The optimal doses of angiotensin-converting enzyme inhibitors (ACE-I) and/or angiotensin II receptor blockers (ARBs) for maximal reduction in urinary protein excretion are not known. Moreover, beneficial effects from ARBs, such as tissue protection owing to a more complete blockade of the renin-angiotensin-aldosterone system (RAAS), may be independent of blood pressure-lowering by ARBs. In this investigation, we evaluated whether increasing the dose of candesartan cilexetil, in subjects already on the maximally-recommended FDA doses of 32 mg_, would induce a further reduction in 24-hour urinary protein excretion in patients with heavy proteinuria (urinary protein excretion >1.5 g/day; mean 4.4±2 g/day).
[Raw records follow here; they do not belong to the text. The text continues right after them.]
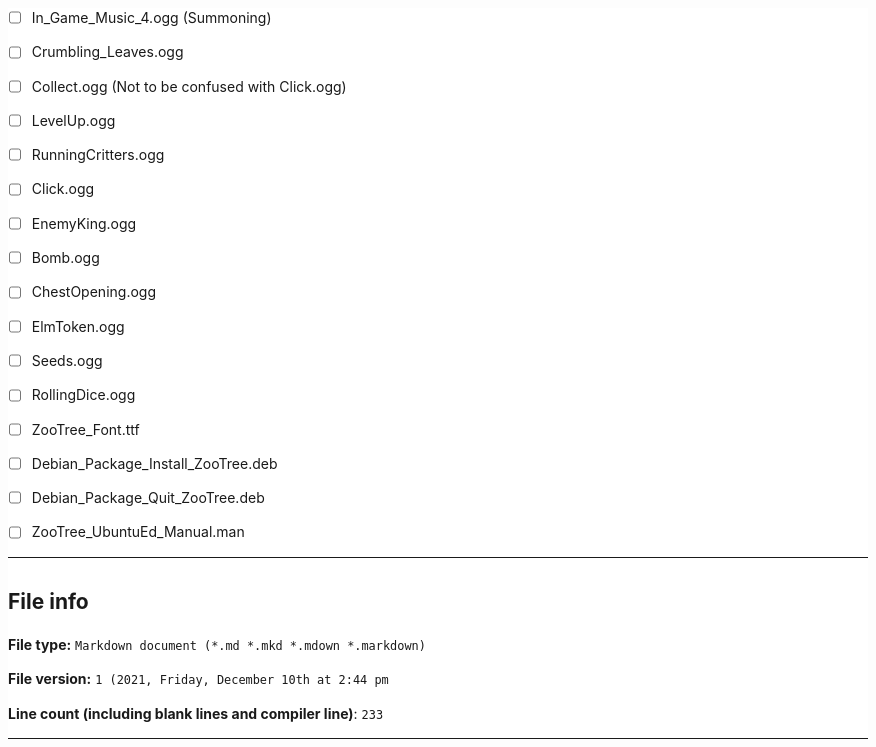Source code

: - [ ] In_Game_Music_4.ogg (Summoning)

- [ ] Crumbling_Leaves.ogg

- [ ] Collect.ogg (Not to be confused with Click.ogg)

- [ ] LevelUp.ogg

- [ ] RunningCritters.ogg

- [ ] Click.ogg

- [ ] EnemyKing.ogg

- [ ] Bomb.ogg

- [ ] ChestOpening.ogg

- [ ] ElmToken.ogg

- [ ] Seeds.ogg

- [ ] RollingDice.ogg

- [ ] ZooTree_Font.ttf

- [ ] Debian_Package_Install_ZooTree.deb

- [ ] Debian_Package_Quit_ZooTree.deb

- [ ] ZooTree_UbuntuEd_Manual.man

***

## File info

**File type:** `Markdown document (*.md *.mkd *.mdown *.markdown)`

**File version:** `1 (2021, Friday, December 10th at 2:44 pm`

**Line count (including blank lines and compiler line)**: `233`

***
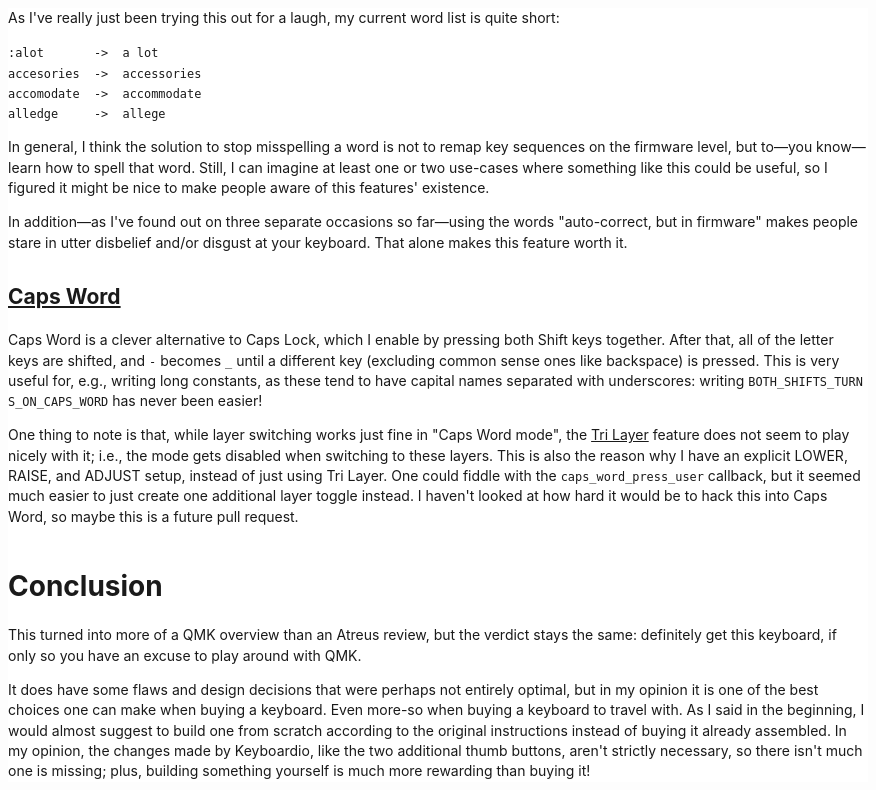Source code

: As I've really just been trying this out for a laugh, my current word list is quite short:

    :alot       ->  a lot
    accesories  ->  accessories
    accomodate  ->  accommodate
    alledge     ->  allege

In general,
I think the solution to stop misspelling a word is not to remap key sequences on the firmware level,
but to—you know—learn how to spell that word.
Still,
I can imagine at least one or two use-cases where something like this could be useful,
so I figured it might be nice to make people aware of this features' existence.

In addition—as I've found out on three separate occasions so far—using the words "auto-correct, but in firmware"
makes people stare in utter disbelief and/or disgust at your keyboard.
That alone makes this feature worth it.

## [Caps Word][qmk:caps-word]

Caps Word is a clever alternative to Caps Lock,
which I enable by pressing both Shift keys together.
After that,
all of the letter keys are shifted,
and `-` becomes `_`
until a different key (excluding common sense ones like backspace) is pressed.
This is very useful for, e.g.,
writing long constants,
as these tend to have capital names separated with underscores:
writing `BOTH_SHIFTS_TURNS_ON_CAPS_WORD` has never been easier!

One thing to note is that,
while layer switching works just fine in "Caps Word mode",
the [Tri Layer][qmk:tri-layer] feature does not seem to play nicely with it;
i.e., the mode gets disabled when switching to these layers.
This is also the reason why I have an explicit LOWER, RAISE, and ADJUST setup,
instead of just using Tri Layer.
One could fiddle with the `caps_word_press_user` callback,
but it seemed much easier to just create one additional layer toggle instead.
I haven't looked at how hard it would be to hack this into Caps Word,
so maybe this is a future pull request.

# Conclusion

This turned into more of a QMK overview than an Atreus review,
but the verdict stays the same:
definitely get this keyboard, if only so you have an excuse to play around with QMK.

It does have some flaws and design decisions that were perhaps not entirely optimal,
but in my opinion it is one of the best choices one can make when buying a keyboard.
Even more-so when buying a keyboard to travel with.
As I said in the beginning,
I would almost suggest to build one from scratch according to the original instructions
instead of buying it already assembled.
In my opinion, the changes made by Keyboardio,
like the two additional thumb buttons,
aren't strictly necessary, so there isn't much one is missing;
plus, building something yourself is much more rewarding than buying it!


[CDLaTeX]: https://github.com/cdominik/cdlatex
[My PhD Research Workflow]: https://tony-zorman.com/posts/my-phd-workflow.html
[atreus:technomancy]: https://atreus.technomancy.us/
[colemak-dh]: https://colemakmods.github.io/mod-dh/
[emacs:paredit]: https://paredit.org/
[emacs:pkg:jinx]: https://github.com/minad/jinx
[emacs:puni]: https://github.com/AmaiKinono/puni
[ergodox]: https://ergodox-ez.com/
[keyboardio:atreus]: https://shop.keyboard.io/products/keyboardio-atreus
[keyboardio:chrysalis]: https://github.com/keyboardio/Chrysalis
[keyboardio:kaleidoscope]: https://github.com/keyboardio/Kaleidoscope
[kmonad]: https://github.com/kmonad/kmonad
[qmk:autocorrect]: https://docs.qmk.fm/#/feature_autocorrect
[qmk:caps-word]: https://docs.qmk.fm/#/feature_caps_word
[qmk:key-overrides]: https://docs.qmk.fm/#/feature_key_overrides
[qmk:macros]: https://docs.qmk.fm/#/feature_macros
[qmk:mod-tap]: https://docs.qmk.fm/#/mod_tap
[qmk:repeat-key]: https://docs.qmk.fm/#/feature_repeat_key
[qmk:slotthe:rules.mk]: https://github.com/slotThe/qmk_firmware/blob/keyboardio/atreus/slotThe/keyboards/keyboardio/atreus/keymaps/slotthe/rules.mk
[qmk:slotthe:tapdances]: https://github.com/slotThe/qmk_firmware/blob/keyboardio/atreus/slotThe/keyboards/keyboardio/atreus/keymaps/slotthe/keymap.c#L187
[qmk:slotthe]: https://github.com/slotThe/qmk_firmware/tree/keyboardio/atreus/slotThe/keyboards/keyboardio/atreus/keymaps/slotthe
[qmk:tap-dance]: https://docs.qmk.fm/#/feature_tap_dance
[qmk:tri-layer]: https://docs.qmk.fm/#/feature_tri_layer
[qmk]: https://qmk.fm/
[x11:clipboard]: https://www.uninformativ.de/blog/postings/2017-04-02/0/POSTING-en.html
[xkbcat]: https://github.com/anko/xkbcat
[^3]: This was very straightforward—after I figured out that one needs to hold the Escape key when plugging in the keyboard while flashing.
[^4]: {-} Keeping in line with X11 conventions, `M4` denotes the Super key, and `M1` is for Alt.
[^6]: {-} 󠀠
[^7]: Note that `S+^` and `S+!` are tap-dances for technical reasons:
[^9]: The outer two keys would suffer from the same issue, but these are actually very easy to hit with one's palm. I press the two keys under the middle finger with a thumb or middle finger curl, both of which feel fine for me.
[^10]: {-} I did not try the default layout in any way, instead diving straight into designign my own, so I can't say much about that aspect.
[^12]: {-} I will note that the Atreus does have hot-swappable switches, so while I'm satisfied and will probably never fiddle with the swtiches myself, swapping them out should only be a matter of minutes. This is a nice touch, I think.
[^13]: I.e., it does not matter whether I press `S-L1-«key»` or `L1-S-«key»`.
[^14]: I will try to keep this post updated with newer versions.
[^16]: This may seem debatable at this point,
[^18]: {-} 󠀠
[^19]: Until my keymap really settles down,
[^21]: Although, strictly speaking, only `'` would be necessary, as `S-L2` is pretty easy to hit.
[^22]: Thanks, Emacs.
[^23]: I think the full name—at least as far as I could make out—is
Ten patients were started on 16 or 32 mg of candesartan cilexetil daily. After 1—2 months of therapy, the dose was titrated upwards to 96 mg. In all subjects, there were further reductions in 24-hour urinary protein excretion when the dose was increased beyond the recommended 32 mg maximal dose. Increasing the dose of candesartan cilexetil to 96 mg was safe, as most subjects showed no changes in serum potassium and, as expected, only a slight increase (0.5—0.7 mg/dl) in serum creatinine. These data warrant further investigation, since some subjects may require higher doses of candesartan to achieve optimal regression of proteinuria.